For centuries a legend has haunted the Honey
Island Swamp. A legend passed on from generation to generation.
A legend of a huge creature, neither man nor beast, which
lives in the deep cypress shadows of the Louisiana bayou.
A creature that must, by every definition of the word, be
considered a monster.
Less than an hour away from the chaotic heart of New Orleans
lays a primordial backwater morass known as the Honey Island
Swamp. Considered by many naturalists to be one of the most
pristine swampland habitats in the United States, the Honey
Island Swamp covers an area that is over 20 miles long and
nearly 7 miles across, with 34,896 of its 70,000 acres government
sanctioned as permanently protected wildlife area.
Known primarily for its catfish, snakes and alligators, the
Honey Island Swamp is also known to be the home of black bears,
red wolves, cougars, feral hogs and most notably, a dwindling
population of Florida panthers. But there are some who believe
that deep in the vast recesses of the swamp... in an area
so impenetrable that one can only travel there by foot, horseback
or boat... in a place so primeval, even experienced guides
have known to become lost... there lives a ferocious predator
more lethal than all others who lurk therein.

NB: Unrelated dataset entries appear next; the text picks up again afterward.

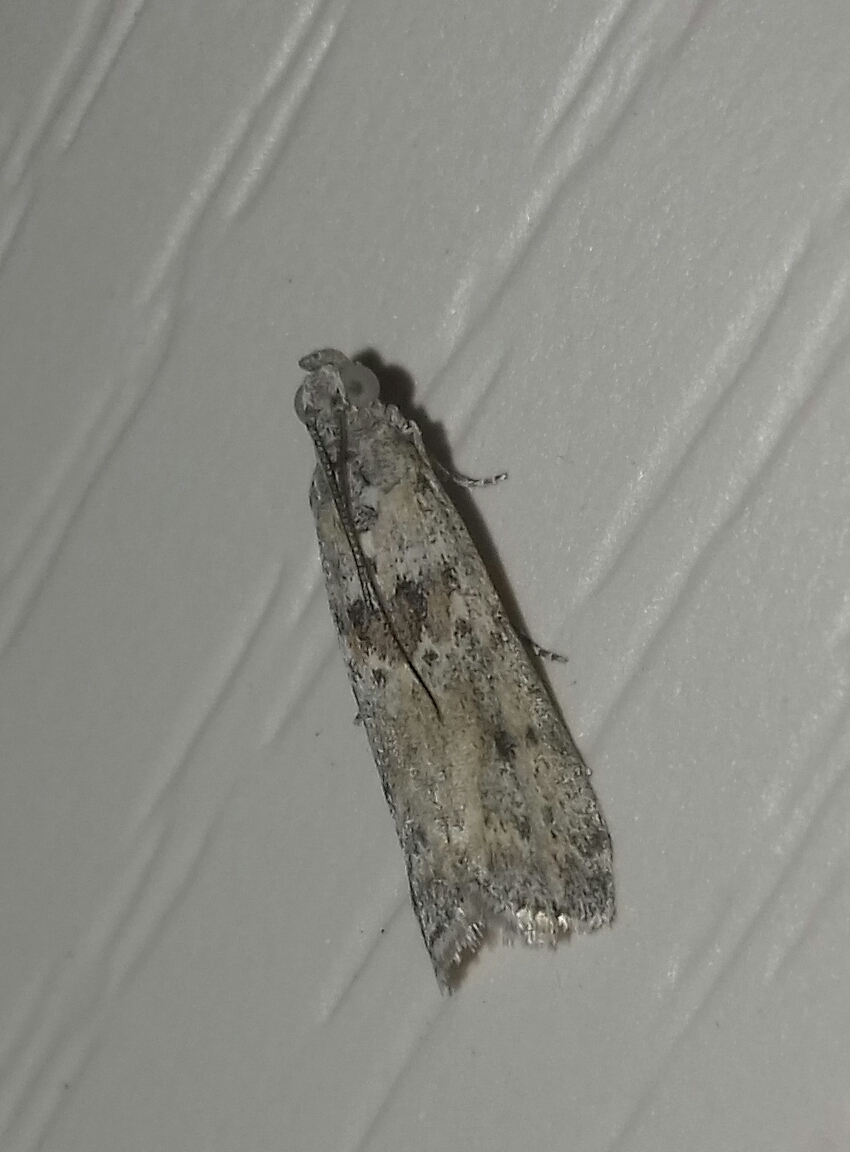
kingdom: Animalia
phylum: Arthropoda
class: Insecta
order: Lepidoptera
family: Pyralidae
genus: Ancylosis
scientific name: Ancylosis oblitella
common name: Saltmarsh knot-horn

The legend of the Honey Island Swamp was first revealed to
the world in 1974, when a pair of Air Traffic Controllers,
Harlan E. Ford and Ray Mills, shambled out of the deep antediluvian
sloughs of Honey Island with an unbelievable story... and
something even more incredible.
The veteran hunters claimed to have discovered a pair of unusual
footprints imbedded in the soft earth next to a wild boar
whose throat had been torn open. They saw something else that
day. Something that would change their lives
forever... they saw a monster.
They described a vicious looking creature that stood on two
legs. A man-like animal that was covered with a coat dingy,
gray hair. The men estimated that this beast stood over 7
feet tall and weighed somewhere between 400 and 500 lbs. But
what they remembered most were its sickly yellow eyes, set
far apart on its skull, and the horrific stench which surrounded
this creature... it was the smell of death.
Thus begins the first official report of the Honey Island
Swamp Monster, but the stories of this enigmatic beast date
back for hundreds of years. Native Americans called this creature
the Letiche, "a carnivorous, aquatic-humanoid" which
they believed was once a once an abandoned child who was raised
by alligators in uncharted regions of the swamp. Cajuns called
the beast the Loup Carou, which has often been misinterpreted
as a werewolf. This animal has been blamed for the numerous
human and livestock deaths which have plagued the area for
Perhaps the most bizarre legend surrounding the swamp monster
revolves around a train wreck which allegedly occurred outside
of the Pearl River in the early part of the 20th century.
According to this account, the train was full of animals from
a traveling circus, some of which escaped into the swamp.
While most of these tropical beasts perished soon after, legend
has it that a troop of chimpanzees survived and even went
so far as to inter-breed with alligators. The result was a
bizarre colony of repto-mammalian hybrids, which became legendary
as the Honey Island Swamp Monsters.
The mystery continues to this day with more and more eyewitness
reports filtering in on a yearly basis. Whatever this animal
is, three things are for sure... this creature is large, it
is carnivorous and it does not want to be found.